I am reading manpages to try and understand the syntax, etc., but for the record:
With pppoe0 device, for example, /usr/local/etc/rc.d/netflow restart tries to do:


root@gw01:~ # /usr/sbin/ngctl shutdown netflow_pppoe0
ngctl: shutdown: No such file or directory
root@gw01:~ # /usr/sbin/ngctl mkpeer pppoe0: netflow lower iface19
ngctl: send msg: No such file or directory


It looks like this is a side effect of removing netgraph driver load from the boot loader, see the following for a workaround to try:

https://forum.opnsense.org/index.php?topic=15653.0


Cheers,
Franco

February 04, 2020, 02:35:13 PM #13 Last Edit: February 04, 2020, 02:47:39 PM by Waschbuesch
Thanks, franco

Putting the content of this file https://github.com/opnsense/core/blob/stable/19.7/src/etc/rc.loader.d/20-netgraph
into /boot/loader.conf.local brought some improvement:


root@gw01:~ # /usr/local/etc/rc.d/netflow restart
setup bridge1
setup bridge0
setup bridge2
setup ovpnc1 [egress only]
ngctl: send msg: No such file or directory
error ovpnc1: cannot create netflow node for ovpnc1
setup pppoe0 [egress only]
ngctl: send msg: No such file or directory
error pppoe0: cannot create netflow node for pppoe0


So, some of the necessary modules are now loaded that weren't before.
At least, Reporting ->Netflow -> Cache now lists the bridges and their counters.

Obviously, however, my egress interfaces still don't collect data.

Giving this a bump as it is still the same behavior in OPNsense 20.1.2.

I can get some of the interfaces to log netflow data by loading kernel modules that are no longer loaded automatically since 20.1.x.
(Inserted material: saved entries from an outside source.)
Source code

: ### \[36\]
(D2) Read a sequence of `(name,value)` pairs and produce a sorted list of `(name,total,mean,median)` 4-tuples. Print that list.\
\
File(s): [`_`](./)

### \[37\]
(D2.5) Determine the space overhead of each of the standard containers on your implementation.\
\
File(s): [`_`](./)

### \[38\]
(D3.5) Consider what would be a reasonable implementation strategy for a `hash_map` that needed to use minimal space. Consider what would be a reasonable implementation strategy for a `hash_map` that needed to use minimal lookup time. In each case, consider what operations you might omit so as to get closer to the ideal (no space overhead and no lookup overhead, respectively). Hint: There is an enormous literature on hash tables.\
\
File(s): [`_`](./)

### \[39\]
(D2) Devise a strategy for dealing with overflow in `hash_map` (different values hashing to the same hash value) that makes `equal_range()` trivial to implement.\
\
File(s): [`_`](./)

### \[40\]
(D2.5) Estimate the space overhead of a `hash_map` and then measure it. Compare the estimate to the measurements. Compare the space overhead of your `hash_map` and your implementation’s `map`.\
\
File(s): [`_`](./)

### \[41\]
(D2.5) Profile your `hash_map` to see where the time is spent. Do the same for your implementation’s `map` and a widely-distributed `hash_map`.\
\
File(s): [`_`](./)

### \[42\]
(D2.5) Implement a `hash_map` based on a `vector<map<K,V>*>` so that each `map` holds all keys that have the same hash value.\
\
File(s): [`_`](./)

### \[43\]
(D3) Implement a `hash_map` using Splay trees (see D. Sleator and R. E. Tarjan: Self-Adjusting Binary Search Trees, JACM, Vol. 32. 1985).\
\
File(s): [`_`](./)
But I have not been able to get my pppoe or openvpn WAN ports to log egress traffic. (I have to admin though, that I do not know for certain these two ever did).

At any rate, manually adding kernel modules to be loaded on boot in order to get built-in features (Netflow) to work seems like a band-aid to me. :-) Are there plans to overhaul the reporting section?